What I have learned, so far, is that keeping school fun means taking the time to think about what Kiddo is excited about, and then to run with it. A few days ago, Kiddo was completely stoked; he had just used his own money to purchase a rank on a video game. (For those of you who haven't lost part of your brain to a deluge of Minecraft information, players can pay a certain fee to have special privileges within the game and to unlock special abilities on a specific server.) When I told Kiddo that we were having his favorite, pasta and meatballs that evening, he shouted "We could have a party to celebrate me getting Lifetime MVP!" 

And so we did. The party consisted of my making dinner, him making a paper replica of his game character, and then watching the Lego Batman movie together, which had arrived earlier that day. To me, it was a fun evening with lots of dishes, but to him, it was so much more. It was something to look forward to, something relatively spontaneous and simple which meant something to him. That was the beauty of it: like the Spirit Days at public school, it was something small which had meaning because of the energy and excitement he brought to it. I couldn't have planned it to make it any better. Sometimes, simple is the way to go.

A few days ago, we had been told that yesterday was the last day of school. Bright and sunny, even though it wasn't our last day, the awareness of it put me in the mind to go for a walk and get some ice cream for Kiddo. Besides, we needed a few groceries. It was a gorgeous day and we traveled through the streets down to 28th and Burnside, soaking up the Vitamin D and looking at houses, talking of all manner of things. We grabbed some bread at the store and then headed over to 50 Licks for a treat. Kiddo wanted a blood orange creamsicle ice cream in a waffle cone; I chose a more conservative sugar cone with a small scoop of some wonderful coconut milk based treat with chocolate and caramel. (The lactose-intolerant of us are in luck; 50 Licks offered at least 4 vegan options, and not just your usual fruit sorbet suspects but CHOCOLATE and other delights!) Taking our cones, we walked around the Kenton neighborhood for a while, chatting and looking at the dogs wandering with their humans, the cats in various windows,wondering at bugs and my endless delight in other people's gardens. 

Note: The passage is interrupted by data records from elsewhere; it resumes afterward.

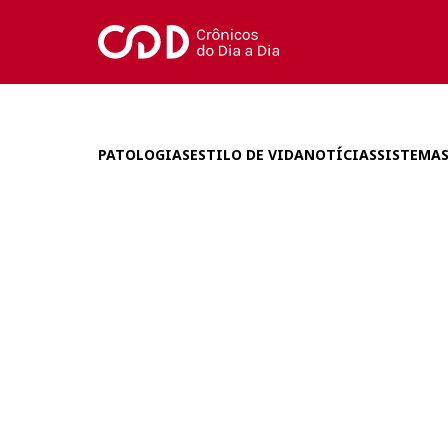
PATOLOGIAS
ESTILO DE VIDA
NOTÍCIAS
SISTEMAS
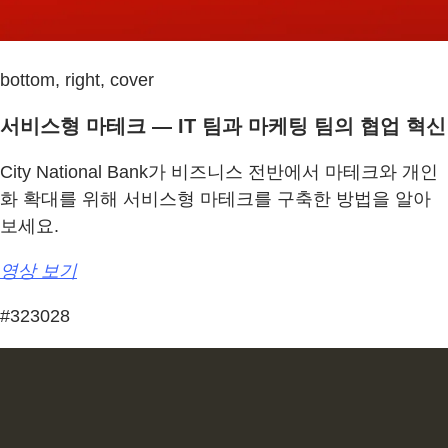
bottom, right, cover
서비스형 마테크 — IT 팀과 마케팅 팀의 협업 혁신
City National Bank가 비즈니스 전반에서 마테크와 개인
화 확대를 위해 서비스형 마테크를 구축한 방법을 알아
보세요.
영상 보기
#323028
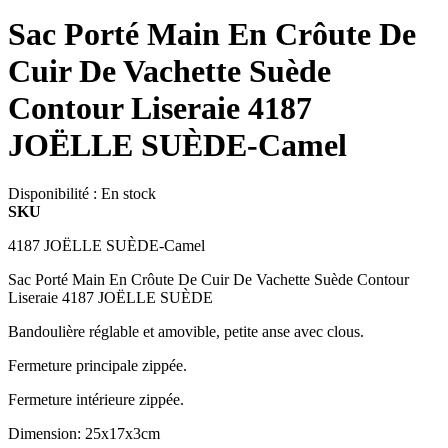
Sac Porté Main En Crôute De
Cuir De Vachette Suède
Contour Liseraie 4187
JOËLLE SUÈDE-Camel
Disponibilité :
En stock
SKU
4187 JOËLLE SUÈDE-Camel
Sac Porté Main En Crôute De Cuir De Vachette Suède Contour
Liseraie 4187 JOËLLE SUÈDE
Bandoulière réglable et amovible, petite anse avec clous.
Fermeture principale zippée.
Fermeture intérieure zippée.
Dimension: 25x17x3cm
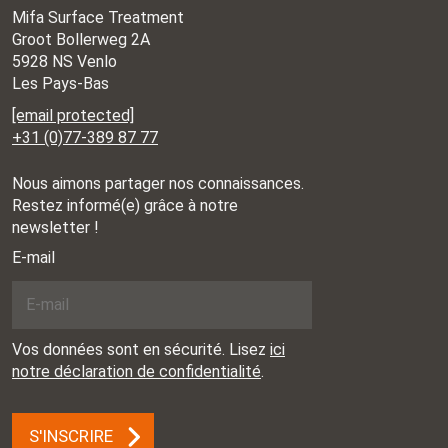
Mifa Surface Treatment
Groot Bollerweg 2A
5928 NS Venlo
Les Pays-Bas
[email protected]
+31 (0)77-389 87 77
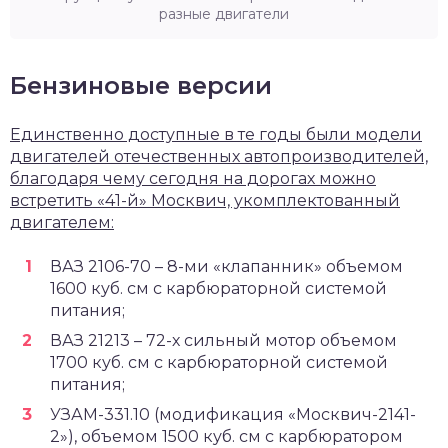
разные двигатели
Бензиновые версии
Единственно доступные в те годы были модели
двигателей отечественных автопроизводителей,
благодаря чему сегодня на дорогах можно
встретить «41-й» Москвич, укомплектованный
двигателем:
ВАЗ 2106-70
– 8-ми «клапанник» объемом
1600 куб. см с карбюраторной системой
питания;
ВАЗ 21213
– 72-х сильный мотор объемом
1700 куб. см с карбюраторной системой
питания;
УЗАМ-331.10
(модификация «Москвич-2141-
2»), объемом 1500 куб. см с карбюратором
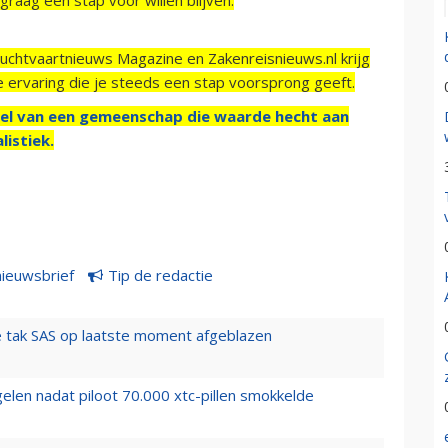
Luchtvaartnieuws Magazine en Zakenreisnieuws.nl krijg
e ervaring die je steeds een stap voorsprong geeft.
el van een gemeenschap die waarde hecht aan
listiek.
nieuwsbrief
Tip de redactie
 tak SAS op laatste moment afgeblazen
elen nadat piloot 70.000 xtc-pillen smokkelde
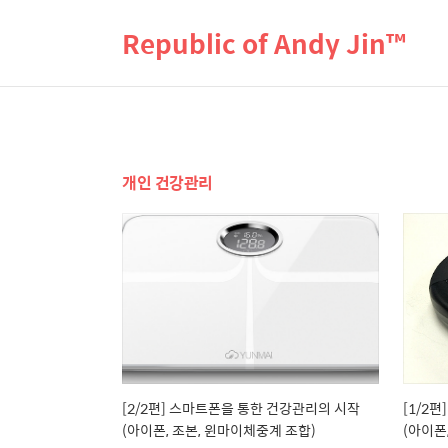
Republic of Andy Jin™
개인 건강관리
[2/2편] 스마트폰을 통한 건강관리의 시작
[1/2
(아이폰, 조본, 윈마이체중계 조합)
(아이폰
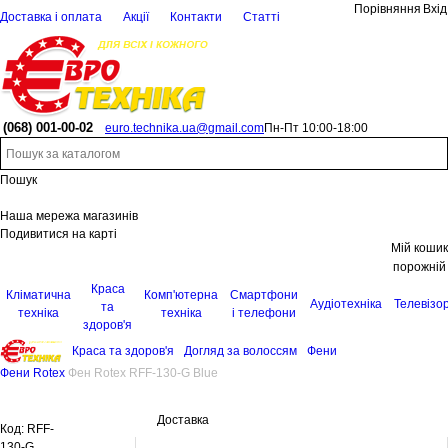
Порівняння
Вхід
Доставка і оплата
Акції
Контакти
Статті
(068)
001-00-02
euro.technika.ua@gmail.com
Пн-Пт 10:00-18:00
Пошук
Наша мережа магазинів
Подивитися на карті
Мій кошик
порожній
Краса
Кліматична
Комп'ютерна
Смартфони
Аудіотехніка
Телевізо
та
техніка
техніка
і телефони
здоров'я
Краса та здоров'я
Догляд за волоссям
Фени
Фени Rotex
Фен Rotex RFF-130-G Blue
Доставка
Код:
RFF-
130-G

Tomorrow is a school day; next week, we will play some, school some. I think this is the rhythm which feels respectful of Kiddo's whole person as well as my own. On Monday, we go with friends to the Oregon Trail interpretive center. We've been studying a lot about First Americans, Lewis and Clark, and Westward Expansion, so this trip will be business and pleasure of course. Over the summer, we have nearly a month of half-day camps and he's got a week of Scouting camp with his buddies. We have a busy time ahead of us. I know, in the coming months, I'll continue listening for those moments he wants to celebrate and remember. We will find ways to bring a little extra zip and joy into our lives, even when we have a day's worth of learning to do. Finding bright spots along the way means keeping one's eyes open and appreciating all that life has to offer, even when it seems like something silly or unimportant. Because it's not-- not to him, anyway. Those are hopefully the moments which will remind him, sometime in the future, that sometimes homeschooling was tough, but it was also fun. Educating and nourishing not only our brains, but our hearts and souls as well.